Extract -
*** Block opens ***

# Query about LMIA



## Pulak88 (Jun 9, 2017)

I have a big issue regarding LMIA. I don't know whether it real or fake. Please please please help me. I have searched in google but I couldn't find any scam regarding that job offer whereas its shows me all new jobs uploaded by that particular company. Company will take care of everything but I am being told that I have to make my own VISA and WORK PERMIT and they will guide me for that. I tried to track the LMIA confirmation number but I couldn't find any trace of that. I am totally confused regarding this issue. In my LMIA letter the things that's are mentioned are : SYSTEM FILE NUMBER, OPINION EXPIRY DATE, EMPLOYER INFORMATION, EMPLOYERS CONTACTS, THIRD PARTY INFORMATION, NAME OF REPRESENTATIVE, NEW EMPLOYEE (myself), JOB INFORMATION WITH NOC CODE & TITLE, WAGES, LOCATION OF EMPLOYMENT ETC ETC. Even I have got a agreement paper for 4 years. Till yet they haven't charged me any money but they told me that I have to take care of my VISA and WORK PERMIT by myself. Am just waiting for next information. But I don't want this query turns into a trouble for me. Please do help me with this query. PLEASE PLEASE.


----------



## Auld Yin (Mar 10, 2009)

You do have/need to obtain your own visa and work permit. If the company has obtained LMIAs they should send the job offer and all relevant LMIA documentation which you would present to CIC when you make your application for a Temporary Work Permit (TWP). With this documentation you can fly to Canada and present the documentation at POE. If it's in order you will be issued a TWP by
Immigration Canada.


----------



## Pulak88 (Jun 9, 2017)

Thank you for your valuable information! And I have got the job offer letter as well as LMIA documentation! But am afraid whether the LMIA documentation is *REAL* or *FAKE*. How much the VISA and WORK PERMIT will cost to me in Canadian Dollar in Single Entry??


----------



## Auld Yin (Mar 10, 2009)

Pulak88 said:


> Thank you for your valuable information! And I have got the job offer letter as well as LMIA documentation! But am afraid whether the LMIA documentation is *REAL* or *FAKE*. How much the VISA and WORK PERMIT will cost to me in Canadian Dollar in Single Entry??

*** Block closes ***

Saved data entries
*** Block opens ***

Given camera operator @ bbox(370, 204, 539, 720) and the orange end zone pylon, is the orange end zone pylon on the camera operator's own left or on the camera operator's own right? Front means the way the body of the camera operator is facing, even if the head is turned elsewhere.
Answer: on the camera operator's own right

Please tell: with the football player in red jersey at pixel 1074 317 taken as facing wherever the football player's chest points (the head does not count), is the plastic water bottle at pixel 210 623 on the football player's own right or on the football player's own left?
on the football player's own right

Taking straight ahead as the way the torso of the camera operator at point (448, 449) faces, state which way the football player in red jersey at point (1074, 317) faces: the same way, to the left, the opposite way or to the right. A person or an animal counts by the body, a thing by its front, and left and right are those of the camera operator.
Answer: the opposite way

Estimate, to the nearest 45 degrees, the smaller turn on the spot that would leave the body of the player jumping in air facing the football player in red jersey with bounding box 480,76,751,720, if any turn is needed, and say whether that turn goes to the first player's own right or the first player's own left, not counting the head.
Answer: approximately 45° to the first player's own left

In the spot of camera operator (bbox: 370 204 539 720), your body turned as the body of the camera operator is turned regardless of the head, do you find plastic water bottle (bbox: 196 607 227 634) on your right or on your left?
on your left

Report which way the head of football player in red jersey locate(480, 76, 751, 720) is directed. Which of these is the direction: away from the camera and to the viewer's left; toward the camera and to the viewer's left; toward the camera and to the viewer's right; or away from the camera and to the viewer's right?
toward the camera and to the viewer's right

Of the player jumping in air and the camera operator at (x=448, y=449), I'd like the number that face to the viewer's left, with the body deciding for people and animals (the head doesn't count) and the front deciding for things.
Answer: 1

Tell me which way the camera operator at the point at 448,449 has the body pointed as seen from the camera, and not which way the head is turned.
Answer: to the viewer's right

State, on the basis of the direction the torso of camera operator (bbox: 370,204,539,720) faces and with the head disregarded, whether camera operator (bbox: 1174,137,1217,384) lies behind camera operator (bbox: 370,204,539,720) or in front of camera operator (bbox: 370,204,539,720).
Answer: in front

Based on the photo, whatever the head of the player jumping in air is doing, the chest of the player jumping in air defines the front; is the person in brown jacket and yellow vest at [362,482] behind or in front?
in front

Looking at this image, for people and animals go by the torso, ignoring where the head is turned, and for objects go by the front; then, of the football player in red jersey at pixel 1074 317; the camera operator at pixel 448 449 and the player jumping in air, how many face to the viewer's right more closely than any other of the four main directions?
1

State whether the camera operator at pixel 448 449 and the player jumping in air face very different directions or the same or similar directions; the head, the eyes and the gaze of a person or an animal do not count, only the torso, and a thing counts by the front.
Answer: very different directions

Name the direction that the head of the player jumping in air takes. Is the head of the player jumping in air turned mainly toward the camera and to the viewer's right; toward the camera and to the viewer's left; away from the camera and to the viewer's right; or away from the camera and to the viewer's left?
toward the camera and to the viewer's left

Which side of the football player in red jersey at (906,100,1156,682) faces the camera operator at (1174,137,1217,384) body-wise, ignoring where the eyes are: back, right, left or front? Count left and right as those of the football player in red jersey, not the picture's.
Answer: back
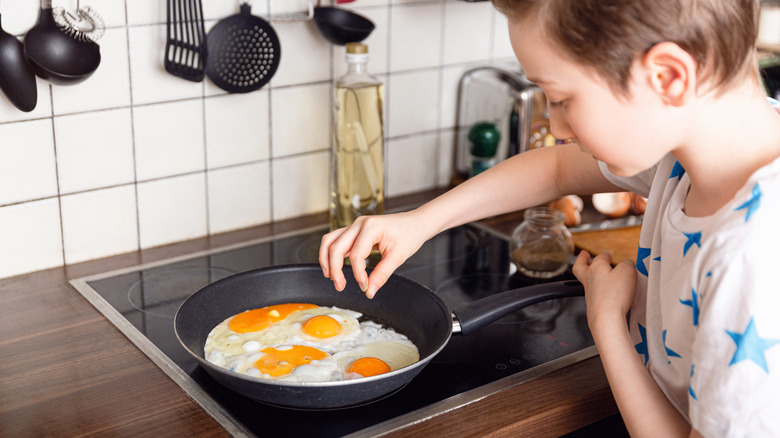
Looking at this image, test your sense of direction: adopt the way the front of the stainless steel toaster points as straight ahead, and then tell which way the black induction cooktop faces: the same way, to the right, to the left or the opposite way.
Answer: the same way

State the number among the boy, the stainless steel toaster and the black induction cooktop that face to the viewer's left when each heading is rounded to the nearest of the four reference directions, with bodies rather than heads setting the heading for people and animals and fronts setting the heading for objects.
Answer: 1

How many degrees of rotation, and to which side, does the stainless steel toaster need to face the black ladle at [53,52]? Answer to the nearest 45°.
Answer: approximately 90° to its right

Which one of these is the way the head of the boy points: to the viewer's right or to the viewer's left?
to the viewer's left

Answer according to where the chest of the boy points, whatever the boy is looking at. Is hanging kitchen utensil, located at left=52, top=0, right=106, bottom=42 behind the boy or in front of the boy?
in front

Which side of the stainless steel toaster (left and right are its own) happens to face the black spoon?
right

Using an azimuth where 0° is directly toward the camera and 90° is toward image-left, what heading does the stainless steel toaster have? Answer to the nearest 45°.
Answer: approximately 315°

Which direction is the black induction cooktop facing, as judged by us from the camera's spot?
facing the viewer and to the right of the viewer

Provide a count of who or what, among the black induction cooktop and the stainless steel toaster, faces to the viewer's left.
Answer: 0

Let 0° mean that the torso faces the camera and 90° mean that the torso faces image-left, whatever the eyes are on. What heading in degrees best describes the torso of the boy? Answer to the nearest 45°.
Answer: approximately 90°
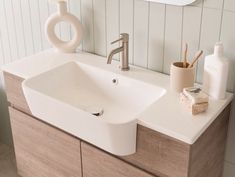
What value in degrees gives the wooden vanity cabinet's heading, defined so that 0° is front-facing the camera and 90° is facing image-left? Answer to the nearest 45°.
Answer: approximately 45°
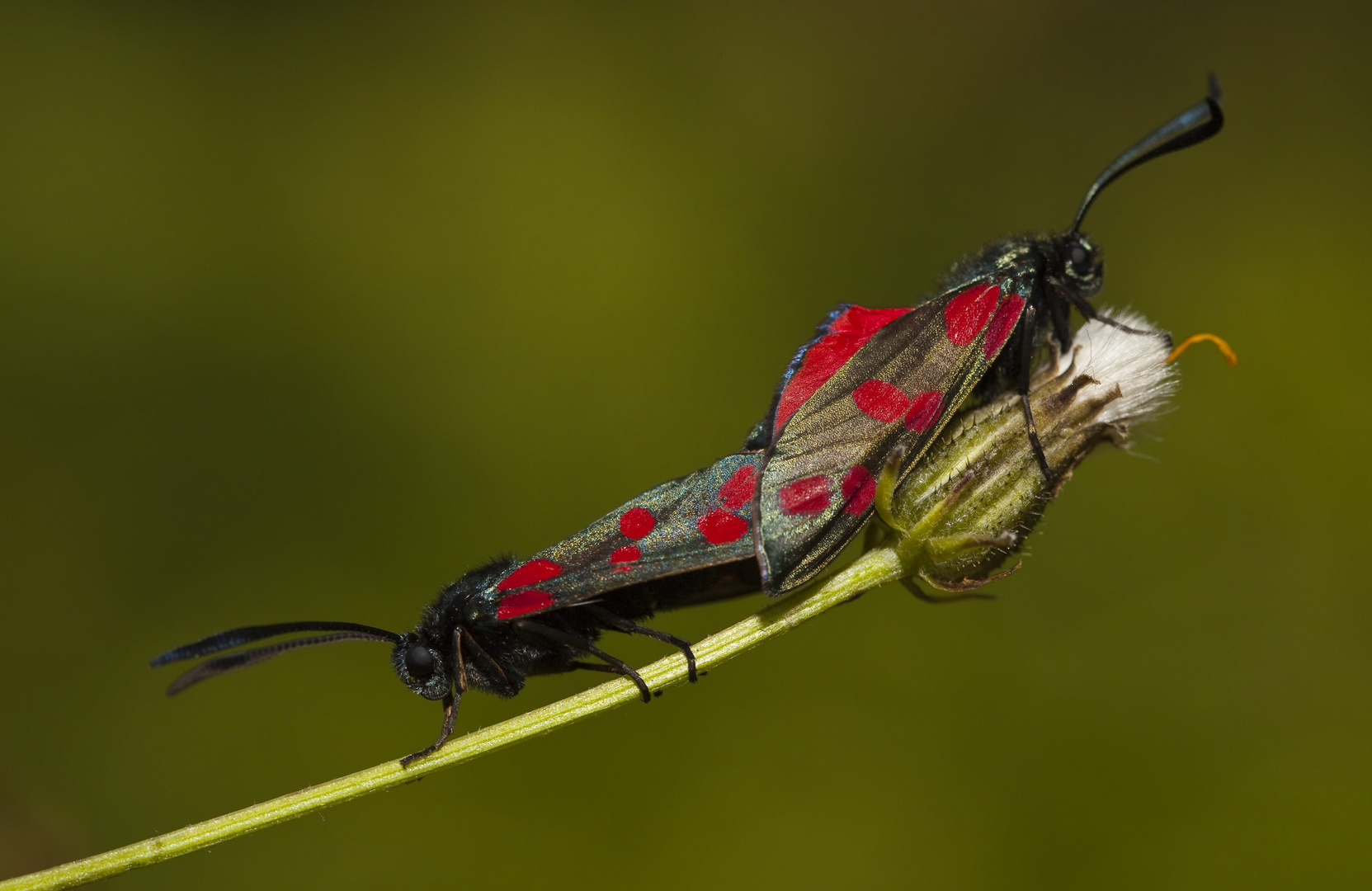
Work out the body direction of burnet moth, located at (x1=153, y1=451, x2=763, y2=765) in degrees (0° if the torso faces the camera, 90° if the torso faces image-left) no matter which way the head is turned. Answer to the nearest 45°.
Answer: approximately 90°

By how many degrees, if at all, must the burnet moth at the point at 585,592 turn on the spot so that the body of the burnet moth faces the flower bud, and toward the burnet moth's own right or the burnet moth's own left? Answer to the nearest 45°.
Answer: approximately 180°

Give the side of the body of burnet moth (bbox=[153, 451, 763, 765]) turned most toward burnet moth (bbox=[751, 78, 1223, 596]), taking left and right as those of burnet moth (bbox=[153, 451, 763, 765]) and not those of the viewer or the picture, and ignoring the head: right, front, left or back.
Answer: back
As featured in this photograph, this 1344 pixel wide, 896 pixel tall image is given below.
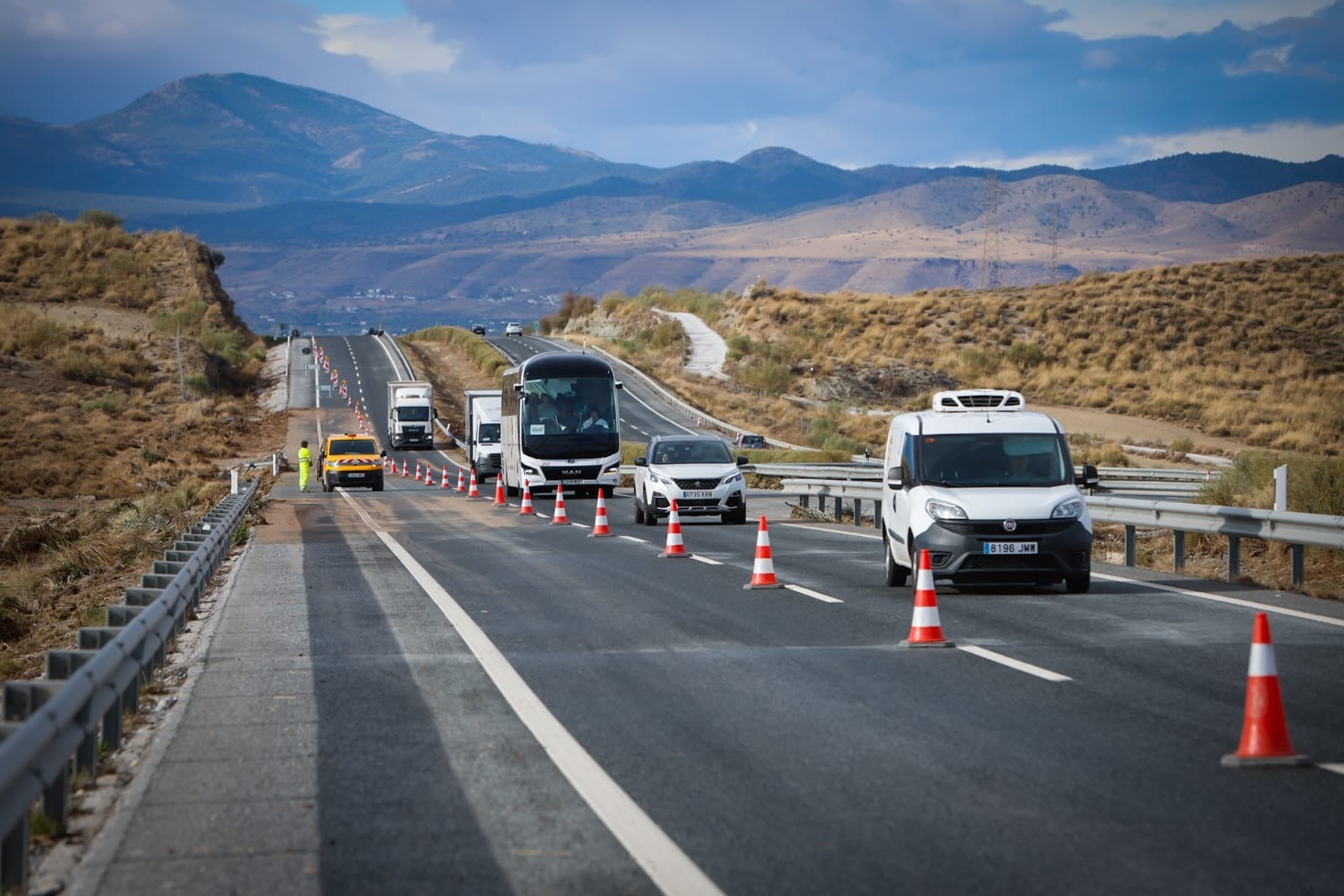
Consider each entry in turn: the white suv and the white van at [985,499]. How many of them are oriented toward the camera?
2

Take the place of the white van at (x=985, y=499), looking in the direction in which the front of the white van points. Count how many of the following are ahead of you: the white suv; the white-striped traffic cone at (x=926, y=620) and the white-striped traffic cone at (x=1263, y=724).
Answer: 2

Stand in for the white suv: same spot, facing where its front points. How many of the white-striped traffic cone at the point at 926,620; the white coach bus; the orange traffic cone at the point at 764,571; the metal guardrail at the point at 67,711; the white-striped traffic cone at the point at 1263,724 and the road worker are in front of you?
4

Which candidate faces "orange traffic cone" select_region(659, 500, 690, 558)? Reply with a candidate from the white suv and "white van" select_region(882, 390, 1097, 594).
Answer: the white suv

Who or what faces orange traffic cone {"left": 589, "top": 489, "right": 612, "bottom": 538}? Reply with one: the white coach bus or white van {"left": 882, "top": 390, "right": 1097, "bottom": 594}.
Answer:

*** Block closes ***

Using the information -
A. List every acronym that appears in the first reply by Auld Yin in the forum thread about the LMIA query.
B. Resume the forum thread about the LMIA query from the point where it stops.

Answers for each item -
A. LMIA, CIC, TWP, POE

B.
There is no way we can determine whether fake or real. You should investigate the company to so determine. As far as fees are concerned Pay your fees


----------



## colchar (Oct 25, 2011)

Pulak88 said:


> I have a big issue regarding LMIA. I don't know whether it real or fake. Please please please help me. I have searched in google but I couldn't find any scam regarding that job offer whereas its shows me all new jobs uploaded by that particular company. Company will take care of everything but I am being told that I have to make my own VISA and WORK PERMIT and they will guide me for that. I tried to track the LMIA confirmation number but I couldn't find any trace of that. I am totally confused regarding this issue. In my LMIA letter the things that's are mentioned are : SYSTEM FILE NUMBER, OPINION EXPIRY DATE, EMPLOYER INFORMATION, EMPLOYERS CONTACTS, THIRD PARTY INFORMATION, NAME OF REPRESENTATIVE, NEW EMPLOYEE (myself), JOB INFORMATION WITH NOC CODE & TITLE, WAGES, LOCATION OF EMPLOYMENT ETC ETC. Even I have got a agreement paper for 4 years. Till yet they haven't charged me any money but they told me that I have to take care of my VISA and WORK PERMIT by myself. Am just waiting for next information. But I don't want this query turns into a trouble for me. Please do help me with this query. PLEASE PLEASE.



Did you interview with the company? if so, why would you suspect that it is fake? And if you did, simply contact the person you interviewed with.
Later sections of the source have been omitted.